6º
Domingo do tempo comum (ano A)
1ª
leitura: Livro de Ben-Sirá, 15,16-21
2ª
leitura: 1ª Carta de S. Paulo aos Coríntios, 2, 6-10
Evangelho: S. Mateus, 5,17-37
As
antigas universidades, perante os bons resultados dos alunos,
davam-lhes «licença» para exercer o aprendido e ensinar – e daí vem
o nome de «Licenciatura». Deriva do latim «licet» – é lícito, tem
valor.
Deus
também concede uma espécie de licenciatura, e a 1ª leitura começa
por avisar: «Deus não deu licença a ninguém para fazer o mal».
As «licenciaturas de Deus» são moderníssimas: só formam
voluntários… E como todos os outros, estes «licenciados» têm que se
actualizar continuamente: para saber mais, fazer melhor… e
fortificar a voluntariedade!
Porém, cabe aos «licenciados» o direito e o dever de serem
criativos e de não se limitarem a repetir o que outros disseram.
Também os «licenciados por Deus» correm o risco de só repetirem
(quando não papagueiam) as «escrituras». Ainda por cima, dizem que
foi o próprio Deus quem as escreveu, para impressionar mais a quem
os ouve. Esquecem que as «escrituras» são fundamentalmente um
testemunho da abertura do ser humano a Deus.
Até S. Paulo, que viu reconhecida a sua sabedoria humana,
esquece por momentos o habitual discurso carregado de cultura
rabínica, para dizer claramente: Falamos da sabedoria de Deus,
misteriosa e oculta. Se os importantes deste mundo lhe dessem
atenção, não haveria tanta desgraça e injustiça (2ª leitura). O
«canudo» «outorgado por Deus» revela-se no compromisso da vida com
as causas justas.
Mas porque é que S. Mateus fala tanto da antiga Lei e dos
ódios e adultérios já anichados no nosso coração mesmo sem passar às
vias de facto?
S.
Mateus dirigia-se especialmente a judeo-cristãos e por isso defendia
a cultura judaica e as raízes religiosas, donde nasceu o
cristianismo. Mas várias das suas perspectivas não coincidem com as
dos outros evangelistas e muito menos com as de S. Paulo. A
aceitação destas diferenças, de texto e de interpretação, pela
primitiva Igreja cristã, revela uma autêntica atitude de
«ecumenismo» e de discernimento entre o essencial e o secundário. O
que interessa é continuar o projecto de Jesus, sem impor formulários
e rituais como eternamente e indiscutivelmente válidos.
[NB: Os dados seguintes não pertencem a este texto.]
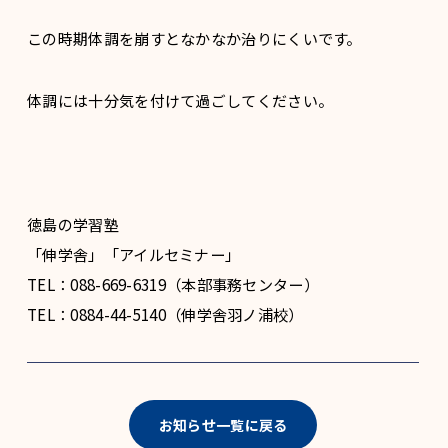
この時期体調を崩すとなかなか治りにくいです。
体調には十分気を付けて過ごしてください。
徳島の学習塾
「伸学舎」「アイルセミナー」
TEL：088-669-6319（本部事務センター）
TEL：0884-44-5140（伸学舎羽ノ浦校）
お知らせ一覧に戻る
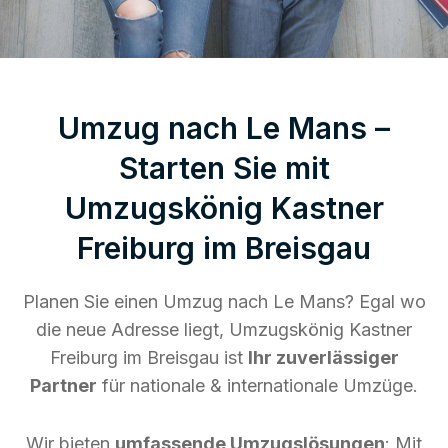
Umzug nach Le Mans –
Starten Sie mit
Umzugskönig Kastner
Freiburg im Breisgau
Planen Sie einen Umzug nach Le Mans? Egal wo
die neue Adresse liegt, Umzugskönig Kastner
Freiburg im Breisgau ist
Ihr zuverlässiger
Partner
für nationale & internationale Umzüge.
Wir bieten
umfassende Umzugslösungen
: Mit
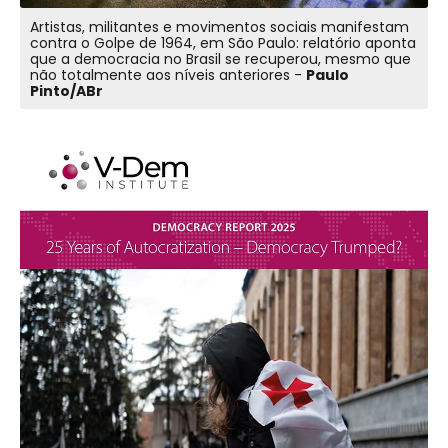
Artistas, militantes e movimentos sociais manifestam
contra o Golpe de 1964, em São Paulo: relatório aponta
que a democracia no Brasil se recuperou, mesmo que
não totalmente aos níveis anteriores -
Paulo
Pinto/ABr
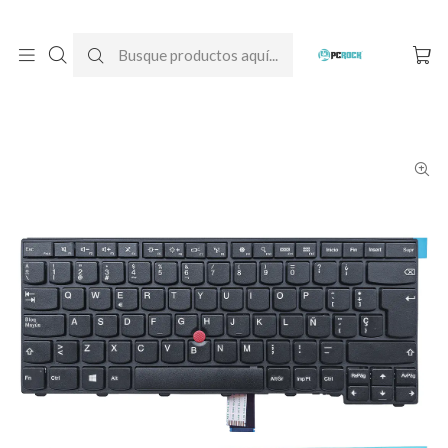
DESPACHO GRATIS A TODO CHILE
Inicio
Teclados para notebook
Lenovo
Teclado Notebook Lenovo ThinkPad T440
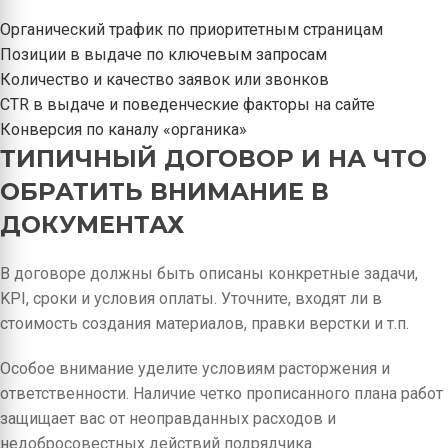
Органический трафик по приоритетным страницам
Позиции в выдаче по ключевым запросам
Количество и качество заявок или звонков
CTR в выдаче и поведенческие факторы на сайте
Конверсия по каналу «органика»
ТИПИЧНЫЙ ДОГОВОР И НА ЧТО
ОБРАТИТЬ ВНИМАНИЕ В
ДОКУМЕНТАХ
В договоре должны быть описаны конкретные задачи,
KPI, сроки и условия оплаты. Уточните, входят ли в
стоимость создания материалов, правки верстки и т.п.
Особое внимание уделите условиям расторжения и
ответственности. Наличие четко прописанного плана работ
защищает вас от неоправданных расходов и
недобросовестных действий подрядчика.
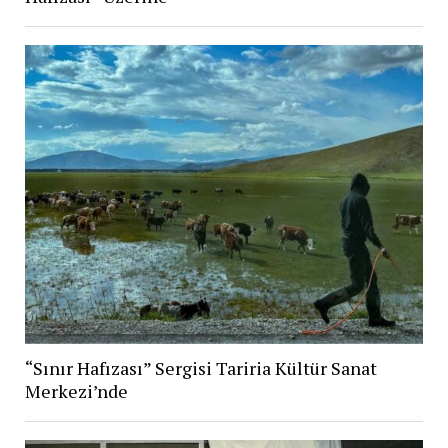
“Sınır Hafızası” Sergisi Tariria Kültür Sanat
Merkezi’nde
O evangelho
de hoje reflecte pontos de vista ora contraditórios ora demasiado
dependentes do contexto do evangelista Mateus, e sobre aspectos
muito secundários do que era constitutivo do «ser cristão». S. Paulo
(mais aberto aos pagãos) «actualiza-se» mais e diz (Rom. 13,8-10):
Todos os mandamentos «estão resumidos numa só frase: Amarás o teu
próximo como a ti mesmo. O amor não faz mal ao próximo».
Faltam é cursos de actualização do amor…
O
evangelho de hoje assesta as baterias para a raiz de todas as acções
condenáveis: alimentar sentimentos de ódio, utilização do outro como
mera fonte de prazer ou de dinheiro, estabelecer a confusão para
reinar. Precisamos de nos sentir bem neste combate às raízes do mal,
e daí a importância da comunidade em que vivemos ou construímos.
Precisamos de desabafar, de apreciar a beleza humana e a do mundo
inteiro, num ambiente de afecto e de boa vontade. Jesus Cristo
manifestou-se contra toda a dor quer física quer psicológica, não
oprimindo quem sofria, fosse qual fosse a razão.
Muito mais coisas boas
se fariam, muitos crimes deixariam de existir, se nos
«actualizássemos» quanto às nossas intenções e conhecimentos.